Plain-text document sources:
"""

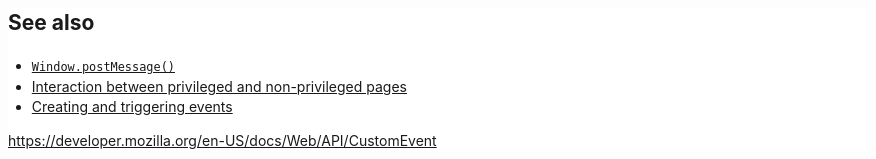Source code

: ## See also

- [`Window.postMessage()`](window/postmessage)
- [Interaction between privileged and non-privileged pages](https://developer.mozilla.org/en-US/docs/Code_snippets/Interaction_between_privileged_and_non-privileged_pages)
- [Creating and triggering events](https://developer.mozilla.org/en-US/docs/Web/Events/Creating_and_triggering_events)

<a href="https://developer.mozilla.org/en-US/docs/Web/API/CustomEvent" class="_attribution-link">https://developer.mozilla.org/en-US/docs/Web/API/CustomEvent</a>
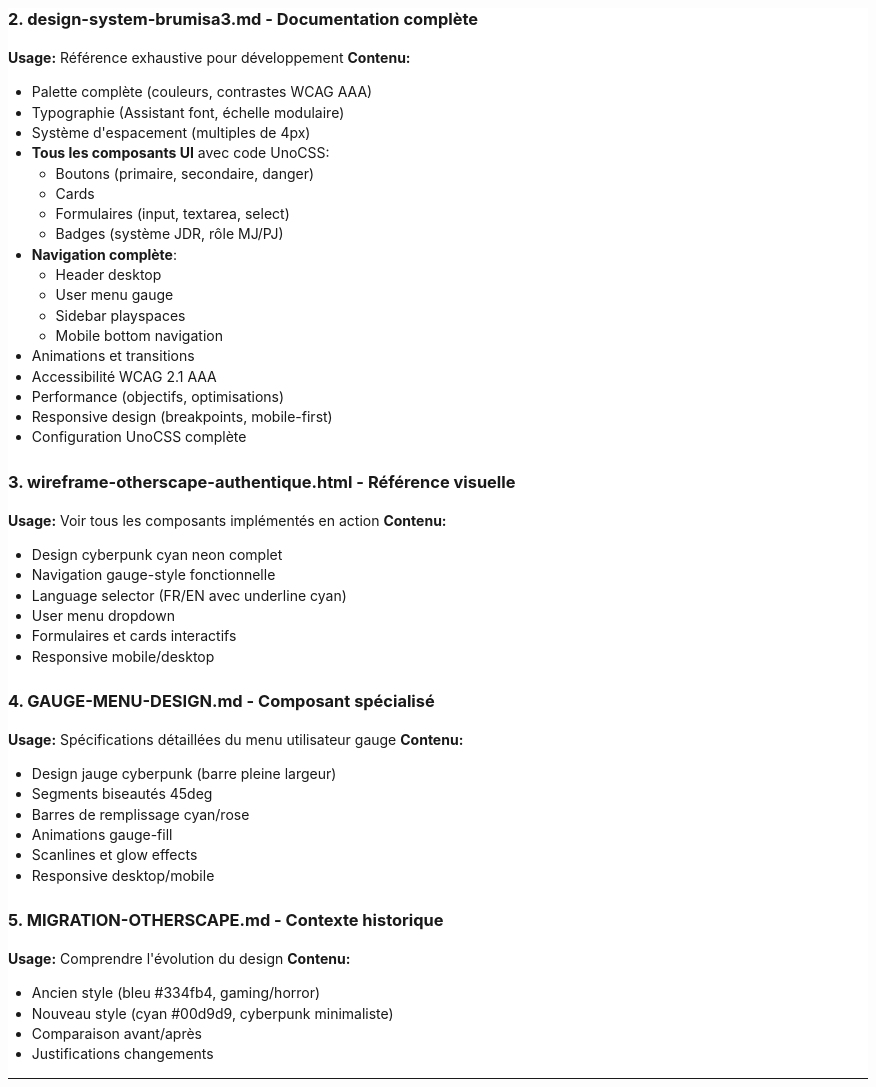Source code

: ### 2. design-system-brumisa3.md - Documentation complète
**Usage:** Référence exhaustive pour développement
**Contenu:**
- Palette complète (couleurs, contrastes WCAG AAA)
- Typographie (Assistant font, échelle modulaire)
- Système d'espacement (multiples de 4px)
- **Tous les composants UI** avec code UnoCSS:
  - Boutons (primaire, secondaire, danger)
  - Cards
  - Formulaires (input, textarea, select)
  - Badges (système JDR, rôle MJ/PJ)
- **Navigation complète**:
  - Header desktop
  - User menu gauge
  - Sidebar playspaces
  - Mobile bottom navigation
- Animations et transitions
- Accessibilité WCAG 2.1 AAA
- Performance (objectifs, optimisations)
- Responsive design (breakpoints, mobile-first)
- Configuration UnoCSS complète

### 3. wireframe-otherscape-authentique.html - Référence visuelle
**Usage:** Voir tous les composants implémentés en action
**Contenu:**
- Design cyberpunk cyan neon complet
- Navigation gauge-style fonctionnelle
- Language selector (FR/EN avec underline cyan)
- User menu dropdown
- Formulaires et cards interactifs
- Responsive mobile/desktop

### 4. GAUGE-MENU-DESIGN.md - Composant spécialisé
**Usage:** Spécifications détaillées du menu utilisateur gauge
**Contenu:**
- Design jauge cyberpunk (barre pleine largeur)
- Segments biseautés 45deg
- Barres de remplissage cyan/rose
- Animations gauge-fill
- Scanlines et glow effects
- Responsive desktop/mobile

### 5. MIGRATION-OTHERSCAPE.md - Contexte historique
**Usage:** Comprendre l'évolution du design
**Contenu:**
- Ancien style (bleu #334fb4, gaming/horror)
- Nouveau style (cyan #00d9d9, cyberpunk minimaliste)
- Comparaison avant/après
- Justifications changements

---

"""

● EXERCISE INSTRUCTIONS
Convert every line of the listing into a numbered list, skipping the blank lines. Leave the pictures out of your answer.

● TASK SOLUTION
1. Source code
2. : ## See also
3. - [`Window.postMessage()`](window/postmessage)
4. - [Interaction between privileged and non-privileged pages](https://developer.mozilla.org/en-US/docs/Code_snippets/Interaction_between_privileged_and_non-privileged_pages)
5. - [Creating and triggering events](https://developer.mozilla.org/en-US/docs/Web/Events/Creating_and_triggering_events)
6. <a href="https://developer.mozilla.org/en-US/docs/Web/API/CustomEvent" class="_attribution-link">https://developer.mozilla.org/en-US/docs/Web/API/CustomEvent</a>
7. Source code
8. : ### 2. design-system-brumisa3.md - Documentation complète
9. **Usage:** Référence exhaustive pour développement
10. **Contenu:**
11. - Palette complète (couleurs, contrastes WCAG AAA)
12. - Typographie (Assistant font, échelle modulaire)
13. - Système d'espacement (multiples de 4px)
14. - **Tous les composants UI** avec code UnoCSS:
15.   - Boutons (primaire, secondaire, danger)
16.   - Cards
17.   - Formulaires (input, textarea, select)
18.   - Badges (système JDR, rôle MJ/PJ)
19. - **Navigation complète**:
20.   - Header desktop
21.   - User menu gauge
22.   - Sidebar playspaces
23.   - Mobile bottom navigation
24. - Animations et transitions
25. - Accessibilité WCAG 2.1 AAA
26. - Performance (objectifs, optimisations)
27. - Responsive design (breakpoints, mobile-first)
28. - Configuration UnoCSS complète
29. ### 3. wireframe-otherscape-authentique.html - Référence visuelle
30. **Usage:** Voir tous les composants implémentés en action
31. **Contenu:**
32. - Design cyberpunk cyan neon complet
33. - Navigation gauge-style fonctionnelle
34. - Language selector (FR/EN avec underline cyan)
35. - User menu dropdown
36. - Formulaires et cards interactifs
37. - Responsive mobile/desktop
38. ### 4. GAUGE-MENU-DESIGN.md - Composant spécialisé
39. **Usage:** Spécifications détaillées du menu utilisateur gauge
40. **Contenu:**
41. - Design jauge cyberpunk (barre pleine largeur)
42. - Segments biseautés 45deg
43. - Barres de remplissage cyan/rose
44. - Animations gauge-fill
45. - Scanlines et glow effects
46. - Responsive desktop/mobile
47. ### 5. MIGRATION-OTHERSCAPE.md - Contexte historique
48. **Usage:** Comprendre l'évolution du design
49. **Contenu:**
50. - Ancien style (bleu #334fb4, gaming/horror)
51. - Nouveau style (cyan #00d9d9, cyberpunk minimaliste)
52. - Comparaison avant/après
53. - Justifications changements
54. ---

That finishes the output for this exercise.